IMAP - an Internet Mail Access Protocol where the messages are generally
kept on the server, and you access them remotely with some client.  Like
webmail services, they stay on the server, and you can access them from
various different places.  Your client may locally cache things, for
speed, but the messages are stored on the server.

Then there's proprietary protocols (like Microsoft's Exchange) for how
their clients deal with their servers.  And webmail which could do
anything it likes between their mail server system and their webmail
interface to it.

SMTP (Simple Mail Transfer Protocol) is the usual method of sending mail
from one place to the next.

Secure mail, for whatever mail protocol, involves connecting to the
server through an encrypted link.

> I suppose Altern offers imap. Lets see:

I don't know what Altern is supposed to be.  The very brief information
I see if visiting http://altern.org leaves me none-the-wiser, other than
it appears to use Squirrel mail, and I don't read French to know what
the rest of it's about.

I've played with Squirrel mail, elsewhere, and it's just an interface to
a mail server system.  That mail server may let you use other protocols,
too.  But that's up to how that particular server is configured.

> http://altern.org/bureau/doc/imap.html

404 error, here.

Following the few working links in altern.org led to:
http://lantre.org/faqmail/ (which seems to be the same people behind a
different domain name), which does have some configuration information
that I can't read, regarding mail server addresses.

> I remember having lots of problems using pop from altern.

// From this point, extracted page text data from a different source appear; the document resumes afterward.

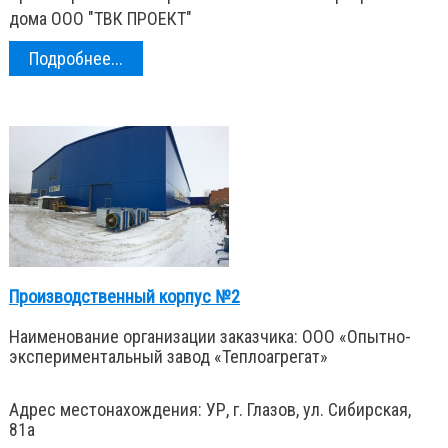
дома ООО "ТВК ПРОЕКТ"
Подробнее...
Производственный корпус №2
Наименование организации заказчика: ООО «Опытно-
экспериментальный завод «Теплоагрегат»
Адрес местонахождения: УР, г. Глазов, ул. Сибирская,
81а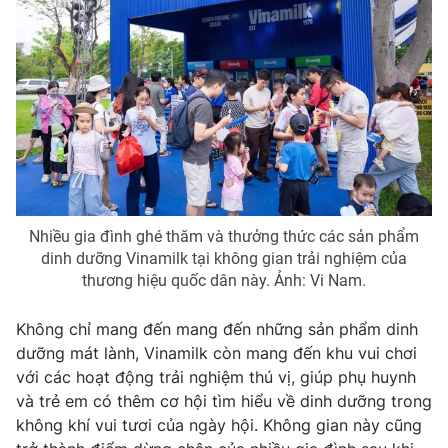
Ðiện thoại Thời báo VTV:
024.66 897 897
Email:
toasoan@vtv.vn
Liên hệ quảng cáo:
024-7300.7108
Nhiều gia đình ghé thăm và thưởng thức các sản phẩm
dinh dưỡng Vinamilk tại không gian trải nghiệm của
thương hiệu quốc dân này. Ảnh: Vi Nam.
Không chỉ mang đến mang đến những sản phẩm dinh
® Cấm sao chép dưới mọi hình thức nếu không có sự chấp
dưỡng mát lành, Vinamilk còn mang đến khu vui chơi
thuận bằng văn bản. Ghi rõ nguồn VTV.vn khi phát hành lại
với các hoạt động trải nghiệm thú vị, giúp phụ huynh
thông tin từ website này.
và trẻ em có thêm cơ hội tìm hiểu về dinh dưỡng trong
không khí vui tươi của ngày hội. Không gian này cũng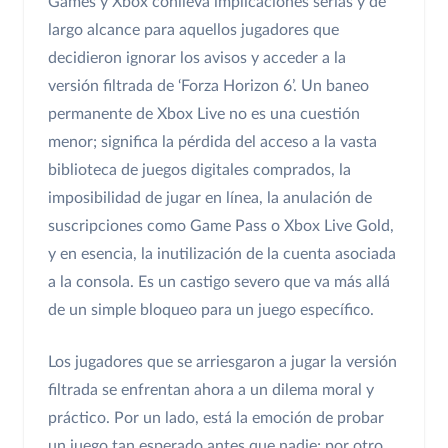
Games y Xbox conlleva implicaciones serias y de
largo alcance para aquellos jugadores que
decidieron ignorar los avisos y acceder a la
versión filtrada de ‘Forza Horizon 6’. Un baneo
permanente de Xbox Live no es una cuestión
menor; significa la pérdida del acceso a la vasta
biblioteca de juegos digitales comprados, la
imposibilidad de jugar en línea, la anulación de
suscripciones como Game Pass o Xbox Live Gold,
y en esencia, la inutilización de la cuenta asociada
a la consola. Es un castigo severo que va más allá
de un simple bloqueo para un juego específico.
Los jugadores que se arriesgaron a jugar la versión
filtrada se enfrentan ahora a un dilema moral y
práctico. Por un lado, está la emoción de probar
un juego tan esperado antes que nadie; por otro,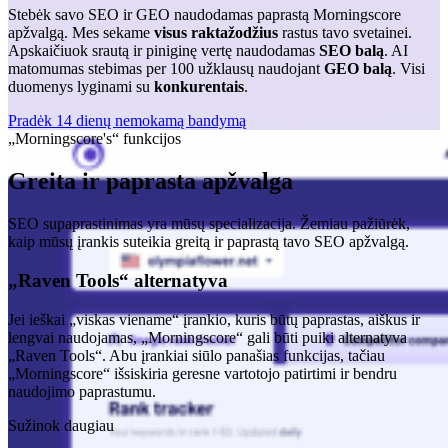
Stebėk savo SEO ir GEO naudodamas paprastą Morningscore
apžvalgą. Mes sekame
visus raktažodžius
rastus tavo svetainei.
Apskaičiuok srautą ir piniginę vertę naudodamas
SEO balą
. AI
matomumas stebimas per 100 užklausų naudojant
GEO balą
. Visi
duomenys lyginami su
konkurentais
.
Pradėk 14 dienų nemokamą bandymą
„Morningscore's“ funkcijos
Greita ir paprasta apžvalga
SEO supaprastinimas yra mūsų specializacija. Žemiau pažiūrėk,
kaip mūsų įrankis suteikia greitą ir paprastą tavo SEO apžvalgą.
„Raven Tools“ alternatyva
Jei ieškai „viskas viename“ įrankio, kuris būtų paprastas, aiškus ir
lengvai naudojamas, „Morningscore“ gali būti puiki alternatyva
„Raven Tools“. Abu įrankiai siūlo panašias funkcijas, tačiau
„Morningscore“ išsiskiria geresne vartotojo patirtimi ir bendru
naudojimo paprastumu.
Sužinok daugiau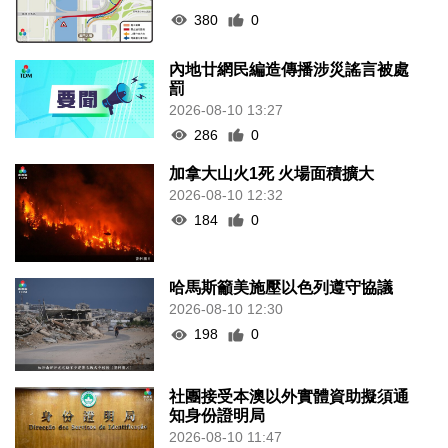
380
0
內地廿網民編造傳播涉災謠言被處
罰
2026-08-10 13:27
286
0
加拿大山火1死 火場面積擴大
2026-08-10 12:32
184
0
哈馬斯籲美施壓以色列遵守協議
2026-08-10 12:30
198
0
社團接受本澳以外實體資助擬須通
知身份證明局
2026-08-10 11:47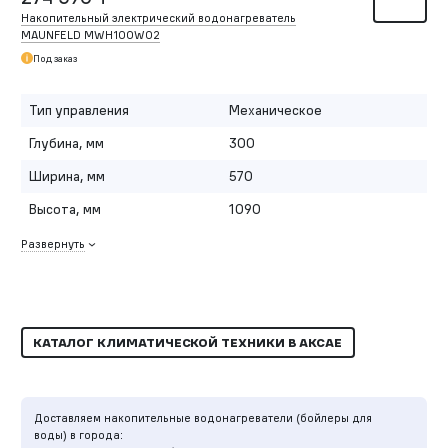
Накопительный электрический водонагреватель
MAUNFELD MWH100W02
Под заказ
Тип управления
Механическое
Глубина, мм
300
Ширина, мм
570
Высота, мм
1090
Развернуть
КАТАЛОГ КЛИМАТИЧЕСКОЙ ТЕХНИКИ В АКСАЕ
Доставляем накопительные водонагреватели (бойлеры для
воды) в города: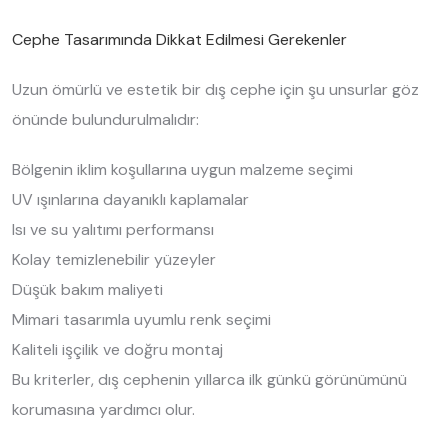
Cephe Tasarımında Dikkat Edilmesi Gerekenler
Uzun ömürlü ve estetik bir dış cephe için şu unsurlar göz
önünde bulundurulmalıdır:
Bölgenin iklim koşullarına uygun malzeme seçimi
UV ışınlarına dayanıklı kaplamalar
Isı ve su yalıtımı performansı
Kolay temizlenebilir yüzeyler
Düşük bakım maliyeti
Mimari tasarımla uyumlu renk seçimi
Kaliteli işçilik ve doğru montaj
Bu kriterler, dış cephenin yıllarca ilk günkü görünümünü
korumasına yardımcı olur.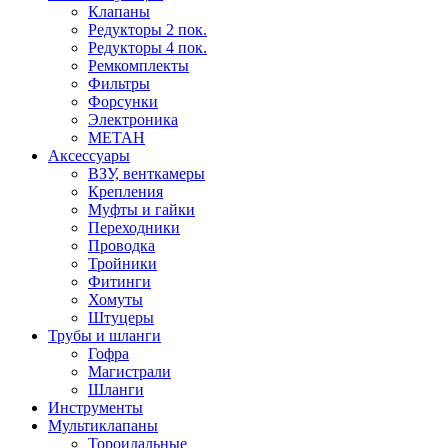
Клапаны
Редукторы 2 пок.
Редукторы 4 пок.
Ремкомплекты
Фильтры
Форсунки
Электроника
МЕТАН
Аксессуары
ВЗУ, венткамеры
Крепления
Муфты и гайки
Переходники
Проводка
Тройники
Фитинги
Хомуты
Штуцеры
Трубы и шланги
Гофра
Магистрали
Шланги
Инструменты
Мультиклапаны
Тороидальные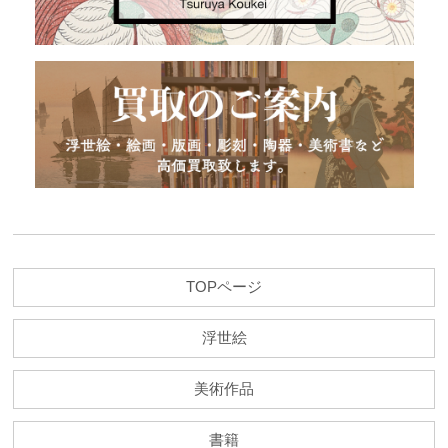
TOPページ
浮世絵
美術作品
書籍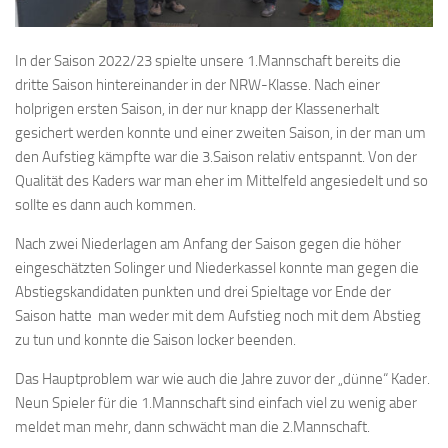
Bayernpokal
Sommerturnier
In der Saison 2022/23 spielte unsere 1.Mannschaft bereits die
dritte Saison hintereinander in der NRW-Klasse. Nach einer
Bonner Schnellschachturniere
holprigen ersten Saison, in der nur knapp der Klassenerhalt
Mannschaften
gesichert werden konnte und einer zweiten Saison, in der man um
den Aufstieg kämpfte war die 3.Saison relativ entspannt. Von der
1. Mannschaft
Qualität des Kaders war man eher im Mittelfeld angesiedelt und so
2. Mannschaft
sollte es dann auch kommen.
3. Mannschaft
Nach zwei Niederlagen am Anfang der Saison gegen die höher
4. Mannschaft
eingeschätzten Solinger und Niederkassel konnte man gegen die
Abstiegskandidaten punkten und drei Spieltage vor Ende der
Jugendschach
Saison hatte man weder mit dem Aufstieg noch mit dem Abstieg
Schach online
zu tun und konnte die Saison locker beenden.
1.Online Schachturnierserie
Das Hauptproblem war wie auch die Jahre zuvor der „dünne“ Kader.
Termine
Neun Spieler für die 1.Mannschaft sind einfach viel zu wenig aber
meldet man mehr, dann schwächt man die 2.Mannschaft.
Verein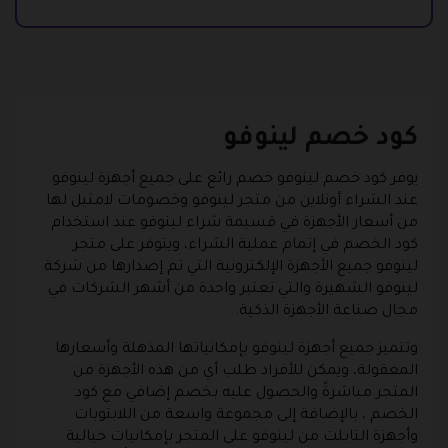
كود خصم لينوفو
يوفر كود خصم لينوفو خصم رائع على جميع أجهزة لينوفو
عند الشراء أونلاين من متجر لينوفو وخصومات لامثيل لها
من أسعار الأجهزة في قسيمة شراء لينوفو عند استخدام
كود الخصم في إتمام عملية الشراء، ويتوفر على متجر
لينوفو جميع الأجهزة الإلكترونية التي تم إصدارها من شركة
لينوفو الشهيرة والتي تعتبر واحدة من أشهر الشركات في
مجال صناعة الأجهزة الذكية.
وتتميز جميع أجهزة لينوفو بإمكانياتها المذهلة وأسعارها
المعقولة، ويمكن للأفراد طلب أي من هذه الأجهزة من
المتجر مباشرةً والحصول عليه بخصم إضافي مع كود
الخصم ، بالإضافة إلى مجموعة واسعة من اللابتوبات
وأجهزة التابلت من لينوفو على المتجر بإمكانيات خيالية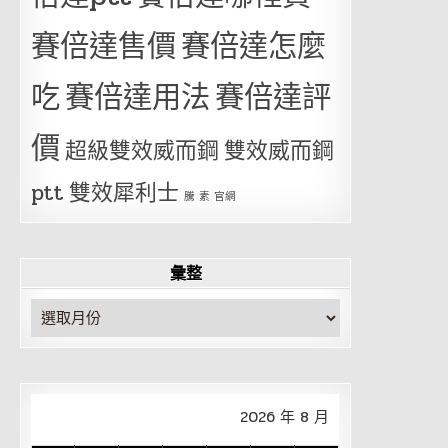
賽倍達售價
賽倍達怎麼
吃
賽倍達用法
賽倍達評
價
超級雙效威而鋼
雙效威而鋼
ptt
雙效犀利士
騰 素 官網
彙整
彙
整
2026 年 8 月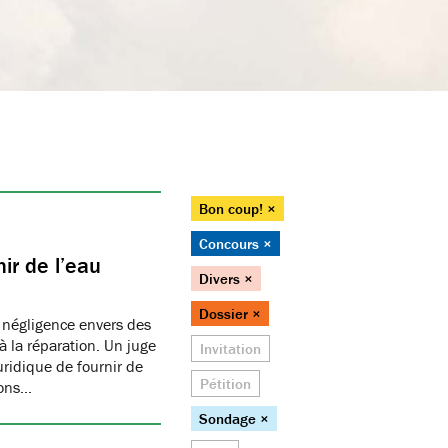
Bon coup! ×
Concours ×
ir de l’eau
Divers ×
Dossier ×
 négligence envers des
 la réparation. Un juge
Invitation
juridique de fournir de
Pétition
ions…
Sondage ×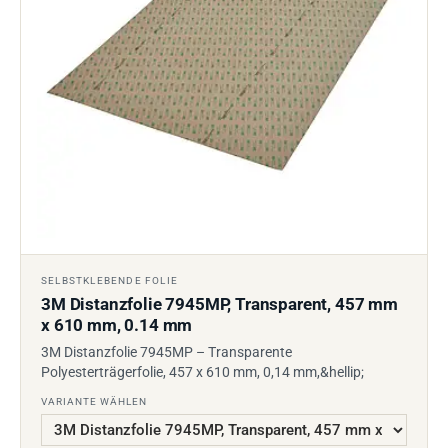
SELBSTKLEBENDE FOLIE
3M Distanzfolie 7945MP, Transparent, 457 mm
x 610 mm, 0.14 mm
3M Distanzfolie 7945MP – Transparente
Polyesterträgerfolie, 457 x 610 mm, 0,14 mm,&hellip;
VARIANTE WÄHLEN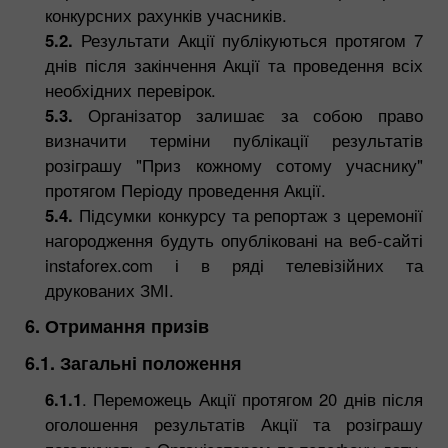
конкурсних рахунків учасників.
5.2.
Результати Акції публікуються протягом 7
днів після закінчення Акції та проведення всіх
необхідних перевірок.
5.3.
Організатор залишає за собою право
визначити терміни публікації результатів
розіграшу "Приз кожному сотому учаснику"
протягом Періоду проведення Акції.
5.4.
Підсумки конкурсу та репортаж з церемонії
нагородження будуть опубліковані на веб-сайті
instaforex.com і в ряді телевізійних та
друкованих ЗМІ.
6. Отримання призів
6.1. Загальні положення
6.1.1
. Переможець Акції протягом 20 днів після
оголошення результатів Акції та розіграшу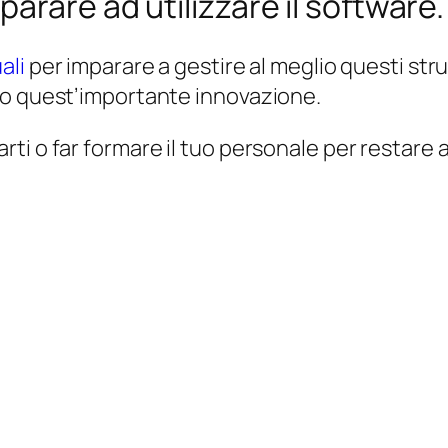
arare ad utilizzare il software.
ali
per imparare a gestire al meglio questi str
so quest’importante innovazione.
 o far formare il tuo personale per restare aggi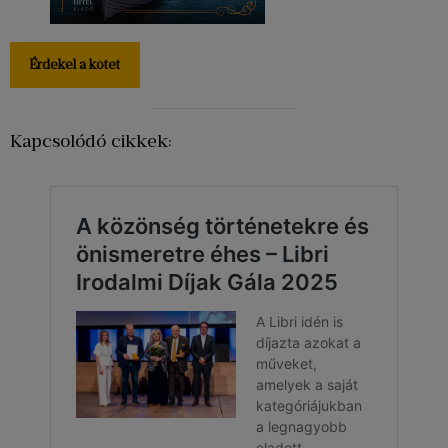
Érdekel a kötet
Kapcsolódó cikkek: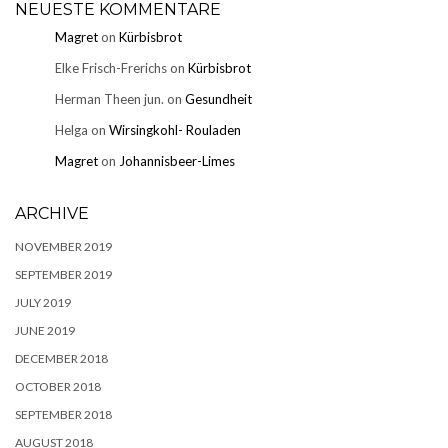
NEUESTE KOMMENTARE
Magret
on
Kürbisbrot
Elke Frisch-Frerichs
on
Kürbisbrot
Herman Theen jun.
on
Gesundheit
Helga
on
Wirsingkohl- Rouladen
Magret
on
Johannisbeer-Limes
ARCHIVE
NOVEMBER 2019
SEPTEMBER 2019
JULY 2019
JUNE 2019
DECEMBER 2018
OCTOBER 2018
SEPTEMBER 2018
AUGUST 2018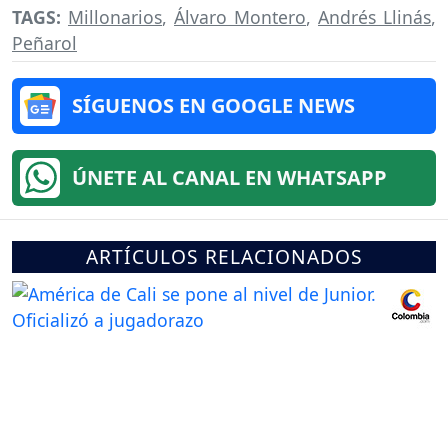
TAGS:
Millonarios
,
Álvaro Montero
,
Andrés Llinás
,
Peñarol
SÍGUENOS EN GOOGLE NEWS
ÚNETE AL CANAL EN WHATSAPP
ARTÍCULOS RELACIONADOS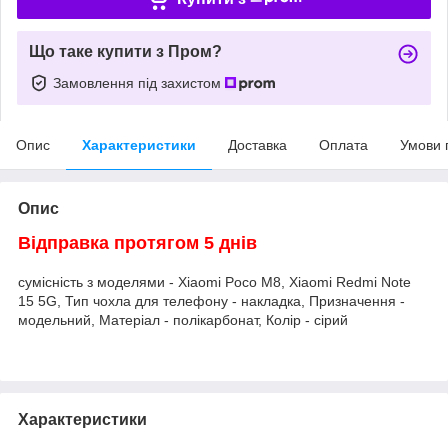
Що таке купити з Пром?
Замовлення під захистом
Опис
Характеристики
Доставка
Оплата
Умови 
Опис
Відправка протягом 5 днів
сумісність з моделями - Xiaomi Poco M8, Xiaomi Redmi Note
15 5G, Тип чохла для телефону - накладка, Призначення -
модельний, Матеріал - полікарбонат, Колір - сірий
Характеристики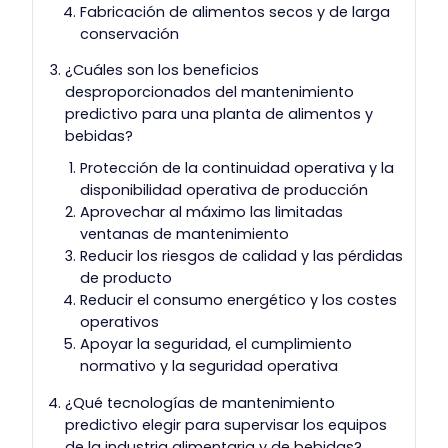
Fabricación de alimentos secos y de larga
conservación
¿Cuáles son los beneficios
desproporcionados del mantenimiento
predictivo para una planta de alimentos y
bebidas?
Protección de la continuidad operativa y la
disponibilidad operativa de producción
Aprovechar al máximo las limitadas
ventanas de mantenimiento
Reducir los riesgos de calidad y las pérdidas
de producto
Reducir el consumo energético y los costes
operativos
Apoyar la seguridad, el cumplimiento
normativo y la seguridad operativa
¿Qué tecnologías de mantenimiento
predictivo elegir para supervisar los equipos
de la industria alimentaria y de bebidas?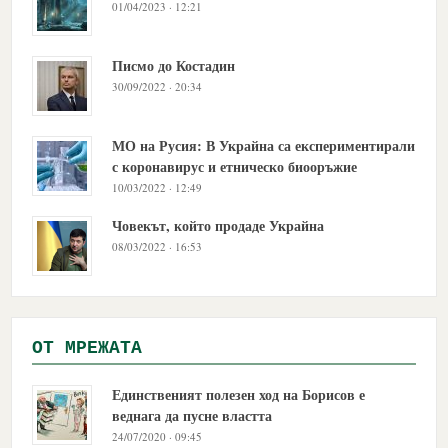
01/04/2023 · 12:21
Писмо до Костадин
30/09/2022 · 20:34
МО на Русия: В Украйна са експериментирали
с коронавирус и етническо биооръжие
10/03/2022 · 12:49
Човекът, който продаде Украйна
08/03/2022 · 16:53
OТ МРЕЖАТА
Единственият полезен ход на Борисов е
веднага да пусне властта
24/07/2020 · 09:45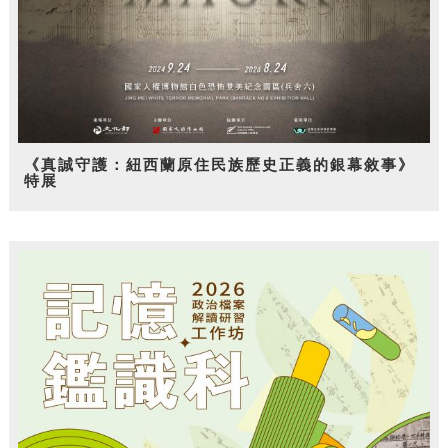
《真誠守護：紐西蘭原住民族歷史正義的銀幕敘事》
特展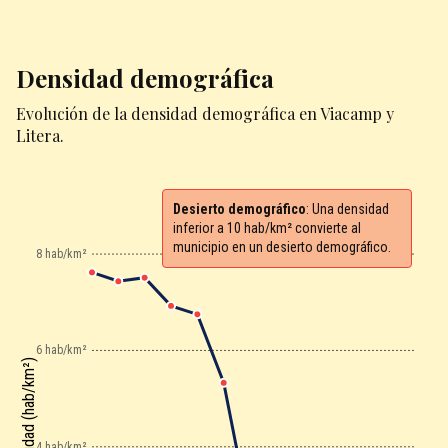
Densidad demográfica
Evolución de la densidad demográfica en Viacamp y
Litera.
Desierto demográfico
: Una densidad
inferior a 10 hab/km² convierte al
municipio en un desierto demográfico.
8 hab/km²
6 hab/km²
Densidad (hab/km²)
4 hab/km²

I've not had the greatest of luck using IMAP with some internet services
(e.g. Fastmail.fm), but IMAP's great within my LAN.  I suspect lag
between myself and the remote services, and a remote service that's
underpowered for all of their clients.

My own LAN uses fetchmail to pull in mail from various different mail
services on the internet.  We have Dovecot providing IMAP access to that
mail for all the PCs on the LAN.  We have Sendmail as our SMTP server
within the LAN, and it sends mail to the outside through our ISP's SMTP
server (the ISP's SMTP server is the smarthost address for our SMTP
server).

-- 
[tim@localhost ~]$ uname -r
2.6.27.25-78.2.56.fc9.i686

Don't send private replies to my address, the mailbox is ignored.  I
read messages from the public lists.